Until now, I have simply presented what everybody knows and lives everyday. What can we do to change this situation? First of all, this is a question of culture. By writing critical articles, commenting with friends and colleagues, and refusing to buying such kinds of products, we can create a culture capable of breaking down this tendency. The protests, political movements and much more going to happen are just the inorganic answer to the problem. What next? The revolution has to be done in the stock market first: banishing products with high speculative ratio put on the market without enough fundamentals under them, and also taxing all the negotiations when you do operations on a short period. In an idealistic world, stocks could be bought with a very low commission, but sold with a decreasing commission over time. So I can buy $100 stocks from Apple, for instance, and I pay $131. In that case, 1$ goes to the stock exchange organization, 100$ go to the seller, and $30 are put in a special fund connected with the stock itself. Every year, for 10 years, the fund pays me back the equivalent of 10% of that commission based on how many stocks I bought originally. So if I keep the title for one year or less, I lose $30, but if I keep it for 10 years, I recover all the $30 and it was like I originally paid 100$. Of course, we are talking about number of stocks, not money. In that case, if Apple stocks increase, the restoration fund does also, at the same level, so I will have back the 10% of an increased value. This is just an example of what can make the stock exchange market more favorable to long term investments. Blocking speculative products, making negotiations much more expensive, and creating incentives to keep stocks for a longer time will make the market slower, smaller, and less attractive for speculators and much more connected to the real economy and the real value of companies.
Necessary speculative products can still exist, but they need to be connected to real wealth and material substance. How could it be possible to have a change of 6% of the value of a company who realizes glasses when there are no changes on the glasses’ market or in the company’s revenues? Of course, in such a case which is prevalent today, there are no links to the real economy.

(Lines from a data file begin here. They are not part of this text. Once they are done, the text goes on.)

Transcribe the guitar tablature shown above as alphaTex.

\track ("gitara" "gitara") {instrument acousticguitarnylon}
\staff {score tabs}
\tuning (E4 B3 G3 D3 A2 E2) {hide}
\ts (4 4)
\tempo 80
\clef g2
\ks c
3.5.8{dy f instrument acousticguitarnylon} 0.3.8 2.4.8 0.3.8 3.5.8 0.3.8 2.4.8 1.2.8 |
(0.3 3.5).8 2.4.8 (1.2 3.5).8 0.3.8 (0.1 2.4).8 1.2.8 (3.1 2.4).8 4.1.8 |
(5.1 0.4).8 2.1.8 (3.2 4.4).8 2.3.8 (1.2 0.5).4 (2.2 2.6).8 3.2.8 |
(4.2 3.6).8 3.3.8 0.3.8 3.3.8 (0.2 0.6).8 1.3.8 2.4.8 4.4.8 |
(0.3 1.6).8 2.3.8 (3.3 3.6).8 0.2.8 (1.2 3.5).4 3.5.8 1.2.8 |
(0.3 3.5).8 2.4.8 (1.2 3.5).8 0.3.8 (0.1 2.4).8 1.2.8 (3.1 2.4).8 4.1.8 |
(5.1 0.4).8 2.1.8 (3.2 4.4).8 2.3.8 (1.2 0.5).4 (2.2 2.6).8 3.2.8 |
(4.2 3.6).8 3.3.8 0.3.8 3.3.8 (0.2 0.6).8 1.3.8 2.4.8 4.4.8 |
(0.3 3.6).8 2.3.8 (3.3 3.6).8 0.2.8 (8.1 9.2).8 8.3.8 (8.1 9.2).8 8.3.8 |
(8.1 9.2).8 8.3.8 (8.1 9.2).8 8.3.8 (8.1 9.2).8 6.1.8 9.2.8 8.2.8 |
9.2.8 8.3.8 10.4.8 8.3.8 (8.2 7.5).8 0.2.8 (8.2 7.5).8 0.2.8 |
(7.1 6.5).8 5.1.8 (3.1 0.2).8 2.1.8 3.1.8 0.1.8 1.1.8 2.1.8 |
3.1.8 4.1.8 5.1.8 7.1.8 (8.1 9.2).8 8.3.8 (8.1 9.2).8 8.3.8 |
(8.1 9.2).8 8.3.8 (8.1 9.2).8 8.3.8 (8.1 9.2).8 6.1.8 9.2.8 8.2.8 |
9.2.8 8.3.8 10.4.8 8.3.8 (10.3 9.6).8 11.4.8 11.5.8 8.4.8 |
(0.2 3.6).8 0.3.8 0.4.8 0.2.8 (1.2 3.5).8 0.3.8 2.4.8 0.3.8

We might even have to consider a terrible scenario if this does not change. Nowadays, numerous operations are automatically conducted by financial robots who sell and buy titles following complex algorithms. I interviewed one specialist in robots for machine-time operations with whom I discussed a lot about the possibility of creating a software capable of learn from other robots and instigating them to make significant mistakes and therein destroy the stock market. This is not the plot of a movie; it is real. This scenario is possible. We don’t have to imagine an hacker closed in a garage, but a new financial terrorist could be a well-shaved young programmer capable of creating the software able to learn and then act in order to create the biggest financial crisis we can imagine. So the sooner we reconnect finance to the economy, the sooner we can transform the stock exchange into a place where long term investments realized, the sooner we will have a slower economy, but with less injustice and more attention to the future, not merely the next quarter. We don’t live by quarters. We need all seasons to complete a life cycle. The next frontier will be the annual horizon as the shortest period we can talk about.